We all procrastinate to some extent. Whether it’s okay to set aside time for yourself to just do nothing, but when in the middle of the work all of sudden you find yourself watching YouTube video, something went wrong.

My brain has too many tabs open

To reduce procrastination and bring awareness to working style, goal setting and general online behavior I decided to do this experiment.

Quick Overview

At early Feb. 2018 I set up a system to capture screen every minute my laptop was functioning. Every. Single. Minute.

I didn’t set any expectations for myself, no rules. Otherwise it might’ve affected the reality — truth that I wanted to unveil.

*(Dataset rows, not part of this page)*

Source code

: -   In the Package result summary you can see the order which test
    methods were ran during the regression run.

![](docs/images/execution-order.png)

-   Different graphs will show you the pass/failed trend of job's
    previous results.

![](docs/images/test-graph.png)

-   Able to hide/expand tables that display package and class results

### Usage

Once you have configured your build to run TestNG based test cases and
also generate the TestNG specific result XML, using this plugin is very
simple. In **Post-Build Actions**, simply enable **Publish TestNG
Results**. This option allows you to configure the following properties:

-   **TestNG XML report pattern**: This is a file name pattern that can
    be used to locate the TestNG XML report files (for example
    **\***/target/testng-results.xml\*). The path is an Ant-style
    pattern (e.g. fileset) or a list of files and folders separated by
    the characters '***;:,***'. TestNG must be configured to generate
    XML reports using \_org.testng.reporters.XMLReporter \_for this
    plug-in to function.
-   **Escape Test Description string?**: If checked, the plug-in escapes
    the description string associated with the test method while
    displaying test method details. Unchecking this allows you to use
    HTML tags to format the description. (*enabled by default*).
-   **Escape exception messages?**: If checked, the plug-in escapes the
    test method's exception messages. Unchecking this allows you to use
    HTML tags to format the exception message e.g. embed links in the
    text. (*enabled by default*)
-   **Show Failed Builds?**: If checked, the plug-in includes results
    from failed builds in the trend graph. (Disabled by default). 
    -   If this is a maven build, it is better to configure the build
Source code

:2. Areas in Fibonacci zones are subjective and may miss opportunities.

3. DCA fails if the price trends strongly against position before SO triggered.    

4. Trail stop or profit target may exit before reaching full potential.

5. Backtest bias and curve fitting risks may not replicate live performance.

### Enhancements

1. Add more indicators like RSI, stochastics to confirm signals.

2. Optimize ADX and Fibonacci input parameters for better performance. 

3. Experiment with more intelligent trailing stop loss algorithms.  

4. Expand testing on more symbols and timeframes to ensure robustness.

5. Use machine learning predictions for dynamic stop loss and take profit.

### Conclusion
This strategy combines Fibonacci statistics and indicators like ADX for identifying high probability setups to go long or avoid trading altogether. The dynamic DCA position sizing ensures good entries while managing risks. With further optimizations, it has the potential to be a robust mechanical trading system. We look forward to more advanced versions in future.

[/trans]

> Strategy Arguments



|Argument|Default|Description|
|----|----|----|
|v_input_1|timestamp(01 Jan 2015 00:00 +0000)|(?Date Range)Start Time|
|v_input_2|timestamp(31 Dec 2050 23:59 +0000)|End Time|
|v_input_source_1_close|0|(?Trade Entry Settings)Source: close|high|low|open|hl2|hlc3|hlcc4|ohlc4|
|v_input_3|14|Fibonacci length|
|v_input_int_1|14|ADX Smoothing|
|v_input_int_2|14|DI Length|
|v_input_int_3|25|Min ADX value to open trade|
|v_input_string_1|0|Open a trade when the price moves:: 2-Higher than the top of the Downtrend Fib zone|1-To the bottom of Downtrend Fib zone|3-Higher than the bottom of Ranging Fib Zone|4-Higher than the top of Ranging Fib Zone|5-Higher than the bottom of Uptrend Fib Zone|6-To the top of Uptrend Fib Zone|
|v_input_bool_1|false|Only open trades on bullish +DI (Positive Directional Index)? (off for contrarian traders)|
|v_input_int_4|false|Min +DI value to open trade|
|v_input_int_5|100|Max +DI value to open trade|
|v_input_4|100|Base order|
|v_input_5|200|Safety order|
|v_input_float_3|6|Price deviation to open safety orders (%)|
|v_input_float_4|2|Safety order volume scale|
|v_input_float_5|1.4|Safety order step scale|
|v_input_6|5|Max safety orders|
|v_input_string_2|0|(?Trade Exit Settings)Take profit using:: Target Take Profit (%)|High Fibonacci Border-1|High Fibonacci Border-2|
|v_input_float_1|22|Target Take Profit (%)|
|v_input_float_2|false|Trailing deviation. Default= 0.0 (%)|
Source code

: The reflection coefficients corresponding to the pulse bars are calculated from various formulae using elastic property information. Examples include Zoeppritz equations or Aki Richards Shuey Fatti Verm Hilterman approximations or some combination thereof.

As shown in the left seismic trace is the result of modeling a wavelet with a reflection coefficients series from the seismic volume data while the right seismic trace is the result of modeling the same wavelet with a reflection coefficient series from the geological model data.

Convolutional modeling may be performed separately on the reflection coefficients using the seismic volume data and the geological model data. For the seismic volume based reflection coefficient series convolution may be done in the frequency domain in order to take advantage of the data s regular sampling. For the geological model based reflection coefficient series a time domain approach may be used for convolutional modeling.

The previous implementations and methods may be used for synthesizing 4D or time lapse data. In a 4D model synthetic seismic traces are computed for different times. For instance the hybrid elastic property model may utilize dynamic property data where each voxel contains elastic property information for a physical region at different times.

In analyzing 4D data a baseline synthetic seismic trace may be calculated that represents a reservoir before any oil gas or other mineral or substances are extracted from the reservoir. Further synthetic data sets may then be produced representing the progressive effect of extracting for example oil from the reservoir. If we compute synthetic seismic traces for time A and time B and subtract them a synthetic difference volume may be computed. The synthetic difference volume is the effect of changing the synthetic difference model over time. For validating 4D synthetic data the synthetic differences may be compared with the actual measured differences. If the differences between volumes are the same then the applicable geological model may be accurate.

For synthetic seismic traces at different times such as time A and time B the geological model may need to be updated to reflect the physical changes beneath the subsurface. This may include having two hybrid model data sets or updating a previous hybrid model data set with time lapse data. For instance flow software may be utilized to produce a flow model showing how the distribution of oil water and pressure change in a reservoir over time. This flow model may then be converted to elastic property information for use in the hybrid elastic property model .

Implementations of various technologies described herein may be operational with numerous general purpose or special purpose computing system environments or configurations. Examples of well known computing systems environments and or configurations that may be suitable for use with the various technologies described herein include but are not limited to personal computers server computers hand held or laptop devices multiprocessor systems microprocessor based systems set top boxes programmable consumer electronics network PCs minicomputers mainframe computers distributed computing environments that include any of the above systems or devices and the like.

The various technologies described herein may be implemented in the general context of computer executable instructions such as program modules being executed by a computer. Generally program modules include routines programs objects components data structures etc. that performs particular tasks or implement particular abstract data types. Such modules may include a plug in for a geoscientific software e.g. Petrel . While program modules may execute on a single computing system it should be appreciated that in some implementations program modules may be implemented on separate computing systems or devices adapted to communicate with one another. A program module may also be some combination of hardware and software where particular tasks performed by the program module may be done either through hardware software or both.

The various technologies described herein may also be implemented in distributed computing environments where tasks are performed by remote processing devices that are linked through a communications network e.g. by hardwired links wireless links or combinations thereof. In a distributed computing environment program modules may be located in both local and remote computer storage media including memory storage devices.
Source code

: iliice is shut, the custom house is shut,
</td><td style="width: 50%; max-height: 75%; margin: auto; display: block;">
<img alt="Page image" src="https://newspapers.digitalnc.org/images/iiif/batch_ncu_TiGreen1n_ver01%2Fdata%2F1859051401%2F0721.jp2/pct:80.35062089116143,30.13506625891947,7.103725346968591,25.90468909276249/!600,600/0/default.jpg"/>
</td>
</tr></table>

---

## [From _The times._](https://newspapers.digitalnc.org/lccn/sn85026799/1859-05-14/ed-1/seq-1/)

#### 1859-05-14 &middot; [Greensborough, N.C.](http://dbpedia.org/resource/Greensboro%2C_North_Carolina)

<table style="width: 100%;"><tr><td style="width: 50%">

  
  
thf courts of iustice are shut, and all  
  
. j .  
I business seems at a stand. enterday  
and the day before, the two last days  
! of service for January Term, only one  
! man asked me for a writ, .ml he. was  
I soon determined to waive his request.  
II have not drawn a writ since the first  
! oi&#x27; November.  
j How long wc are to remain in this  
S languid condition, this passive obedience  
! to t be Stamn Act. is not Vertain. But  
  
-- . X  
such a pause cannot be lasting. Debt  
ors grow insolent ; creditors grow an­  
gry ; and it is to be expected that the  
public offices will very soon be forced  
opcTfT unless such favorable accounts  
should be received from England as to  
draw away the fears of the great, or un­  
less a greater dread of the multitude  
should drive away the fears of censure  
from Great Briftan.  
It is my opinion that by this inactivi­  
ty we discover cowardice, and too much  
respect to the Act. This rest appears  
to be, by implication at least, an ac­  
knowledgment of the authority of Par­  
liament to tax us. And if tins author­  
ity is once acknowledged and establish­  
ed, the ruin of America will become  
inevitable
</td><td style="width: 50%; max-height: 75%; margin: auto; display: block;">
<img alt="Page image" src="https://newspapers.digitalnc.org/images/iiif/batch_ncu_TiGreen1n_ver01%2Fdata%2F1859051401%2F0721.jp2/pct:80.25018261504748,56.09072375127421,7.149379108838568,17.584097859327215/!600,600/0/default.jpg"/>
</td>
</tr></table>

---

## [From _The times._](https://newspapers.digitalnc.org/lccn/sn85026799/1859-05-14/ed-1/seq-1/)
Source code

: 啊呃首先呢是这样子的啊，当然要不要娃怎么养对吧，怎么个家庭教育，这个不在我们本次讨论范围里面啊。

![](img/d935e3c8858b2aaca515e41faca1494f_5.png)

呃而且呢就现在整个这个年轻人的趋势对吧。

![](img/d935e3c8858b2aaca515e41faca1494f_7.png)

Since I was using laptop most of the time, and less smartphone I consider the results pretty accurate.

How did I do it technically?

Using Lubuntu 16.05 LTS at a time, there wasn’t much to be done — write a Bash script and add it as a cron job.

Then using Python along with ffmpeg I created another script to make a video out of screenshots. Whenever I needed to render a video, just used Python script with corresponding date range.

Some measurements

  • Average screenshot size — 600 kB

  • video from Feb. 20, 2018 to 31 Mar. 2018 was 11m 5s

  • 96 678 shots at the end, which represents 96 678 minutes of recorded screen time. 67 days 3 hours 18 minutes with 24h/day usage

  • or 134 days 6 hours 36 minutes if 12h/day

  • or 268 days 13 hours 12 minutes if 6h/day, roughly meaning 9 months of your computer — life recorded.

  • How much data do we collect per day( considering 6h laptop usage)?

600 kB * 6 * 60 = 216000 kB ~ 216 MB

Which per year makes 216 MB * 365.25 ~ 78.8 GB

  • I collected around 59.8 GB of data which is 75.8% of yearly amount - roughly 9 months.

  • A final video of the year would be 1h 7m 8s long

What I learned from the journey?

As a human being

  • your interests might change, but the pattern how you learn something new persists

  • your Google queries reveal a lot about you

  • It’s absolutely exciting experience to watch an overview-video about your online activities, even if it’s just 1 month. In 11 minutes you see month-summary of work, study, interests which reveals whether you’re headed in the direction of your dreams or you’re just a ship floating in the ocean of life, obeying every sudden gust of wind

Crucial discovery for me was:

  • It doesn’t matter how big of a dream you have, you won’t achieve a thing without making each day count, steadily executing small steps towards the goal.

There’s a remarkable Creed movie quote: One step at a time. One punch at a time. One round at a time.

As a software engineer

  • if you download 1 kB text file and get an error it’s probably because your script used up too much space and it’s time to move the screenshots to other partition😐

  • not much space needed to sustain this style of self surveillance

  • Don’t create files with filename like *15th of April 2018 15:34:00.png , *transfer them from Linux machine to external HDD, and then plug it into the Windows 10 machine. Windows apparently doesn’t know how to deal with filenames that contain a semicolon. And from Windows you cannot delete, cut or rename such file.
    Of course, there’s chkdsk for renaming all your files to Windows-compatible format, but when you’ve got 96 786 of files, that takes quite ….. a ….. while …..

Was this whole experience beneficial? Yes, undoubtedly. I don’t regret spending time doing this research on myself.

But now, it’s time to close this chapter of my story and move forward along with gained knowledge.